■ **ASSIGNMENT**
Reproduce without any change the lines of the material, starting with the line that contains "This script is" and continuing through the line that contains "## Known issues", with both of those lines included.

-------- DATA TO EXAMINE

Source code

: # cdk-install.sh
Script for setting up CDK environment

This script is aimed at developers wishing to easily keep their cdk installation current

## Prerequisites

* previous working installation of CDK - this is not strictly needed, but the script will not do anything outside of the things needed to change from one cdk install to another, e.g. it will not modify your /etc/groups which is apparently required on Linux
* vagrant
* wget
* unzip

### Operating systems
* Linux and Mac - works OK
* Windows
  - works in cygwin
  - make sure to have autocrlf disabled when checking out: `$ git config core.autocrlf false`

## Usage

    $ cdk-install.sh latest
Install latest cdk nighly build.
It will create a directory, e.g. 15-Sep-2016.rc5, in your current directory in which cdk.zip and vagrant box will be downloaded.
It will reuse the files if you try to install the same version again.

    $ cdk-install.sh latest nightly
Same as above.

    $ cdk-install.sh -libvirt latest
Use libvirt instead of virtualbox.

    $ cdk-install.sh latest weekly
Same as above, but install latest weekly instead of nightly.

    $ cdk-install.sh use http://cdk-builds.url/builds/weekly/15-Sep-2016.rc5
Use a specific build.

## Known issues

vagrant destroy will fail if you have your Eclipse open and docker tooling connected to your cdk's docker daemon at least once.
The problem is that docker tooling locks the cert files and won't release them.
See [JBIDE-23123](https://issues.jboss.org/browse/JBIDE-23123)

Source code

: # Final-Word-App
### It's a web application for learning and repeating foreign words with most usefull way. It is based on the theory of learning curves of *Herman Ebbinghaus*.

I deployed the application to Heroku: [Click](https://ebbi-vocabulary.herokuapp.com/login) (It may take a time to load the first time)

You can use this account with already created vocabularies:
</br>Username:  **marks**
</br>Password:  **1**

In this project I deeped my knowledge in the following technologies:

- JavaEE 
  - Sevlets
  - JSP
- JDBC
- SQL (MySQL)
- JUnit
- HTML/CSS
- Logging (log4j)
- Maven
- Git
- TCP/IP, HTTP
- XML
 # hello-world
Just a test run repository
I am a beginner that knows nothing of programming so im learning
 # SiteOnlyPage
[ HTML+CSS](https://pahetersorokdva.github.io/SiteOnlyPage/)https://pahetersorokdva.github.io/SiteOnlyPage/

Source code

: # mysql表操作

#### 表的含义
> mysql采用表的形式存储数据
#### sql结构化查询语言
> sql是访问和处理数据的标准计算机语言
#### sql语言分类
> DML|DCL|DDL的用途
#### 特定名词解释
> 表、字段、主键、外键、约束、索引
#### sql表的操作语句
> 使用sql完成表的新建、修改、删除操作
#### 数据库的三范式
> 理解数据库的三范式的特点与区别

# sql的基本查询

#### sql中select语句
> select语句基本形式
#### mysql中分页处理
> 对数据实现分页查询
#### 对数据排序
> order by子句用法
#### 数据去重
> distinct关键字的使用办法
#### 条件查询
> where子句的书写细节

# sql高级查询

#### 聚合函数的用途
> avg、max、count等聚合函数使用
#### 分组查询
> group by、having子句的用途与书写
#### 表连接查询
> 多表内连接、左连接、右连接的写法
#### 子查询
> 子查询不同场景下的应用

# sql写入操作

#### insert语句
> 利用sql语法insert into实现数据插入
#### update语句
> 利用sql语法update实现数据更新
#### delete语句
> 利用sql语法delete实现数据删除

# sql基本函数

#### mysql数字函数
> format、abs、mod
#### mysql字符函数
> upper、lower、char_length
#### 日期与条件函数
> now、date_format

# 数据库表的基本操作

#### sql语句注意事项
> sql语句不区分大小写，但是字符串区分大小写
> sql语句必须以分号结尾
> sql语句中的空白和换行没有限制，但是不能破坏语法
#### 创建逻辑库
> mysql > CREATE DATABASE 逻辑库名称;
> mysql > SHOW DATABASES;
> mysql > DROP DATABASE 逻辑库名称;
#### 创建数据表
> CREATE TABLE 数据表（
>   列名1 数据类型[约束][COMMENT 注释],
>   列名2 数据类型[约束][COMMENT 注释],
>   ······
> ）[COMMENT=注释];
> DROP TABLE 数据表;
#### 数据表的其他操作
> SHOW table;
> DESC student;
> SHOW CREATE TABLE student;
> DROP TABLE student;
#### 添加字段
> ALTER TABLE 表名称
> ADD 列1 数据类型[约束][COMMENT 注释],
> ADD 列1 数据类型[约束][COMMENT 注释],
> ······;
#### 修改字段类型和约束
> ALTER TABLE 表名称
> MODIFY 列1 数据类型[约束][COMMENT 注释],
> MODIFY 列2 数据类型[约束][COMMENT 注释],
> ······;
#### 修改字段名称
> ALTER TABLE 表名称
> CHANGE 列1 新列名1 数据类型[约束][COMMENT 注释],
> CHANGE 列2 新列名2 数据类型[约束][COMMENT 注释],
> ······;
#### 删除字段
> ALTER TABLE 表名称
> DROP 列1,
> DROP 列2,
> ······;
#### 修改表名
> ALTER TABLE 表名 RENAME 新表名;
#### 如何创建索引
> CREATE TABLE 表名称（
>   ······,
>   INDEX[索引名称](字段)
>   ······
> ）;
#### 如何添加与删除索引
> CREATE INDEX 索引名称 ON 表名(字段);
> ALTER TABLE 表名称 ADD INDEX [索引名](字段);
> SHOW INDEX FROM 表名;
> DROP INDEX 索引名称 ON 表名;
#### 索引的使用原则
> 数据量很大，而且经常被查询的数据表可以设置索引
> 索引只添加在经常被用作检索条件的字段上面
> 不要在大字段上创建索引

----------------

■ **WRITTEN ANSWER**
This script is aimed at developers wishing to easily keep their cdk installation current

## Prerequisites

* previous working installation of CDK - this is not strictly needed, but the script will not do anything outside of the things needed to change from one cdk install to another, e.g. it will not modify your /etc/groups which is apparently required on Linux
* vagrant
* wget
* unzip

### Operating systems
* Linux and Mac - works OK
* Windows
  - works in cygwin
  - make sure to have autocrlf disabled when checking out: `$ git config core.autocrlf false`

## Usage

    $ cdk-install.sh latest
Install latest cdk nighly build.
It will create a directory, e.g. 15-Sep-2016.rc5, in your current directory in which cdk.zip and vagrant box will be downloaded.
It will reuse the files if you try to install the same version again.

    $ cdk-install.sh latest nightly
Same as above.

    $ cdk-install.sh -libvirt latest
Use libvirt instead of virtualbox.

    $ cdk-install.sh latest weekly
Same as above, but install latest weekly instead of nightly.

    $ cdk-install.sh use http://cdk-builds.url/builds/weekly/15-Sep-2016.rc5
Use a specific build.

## Known issues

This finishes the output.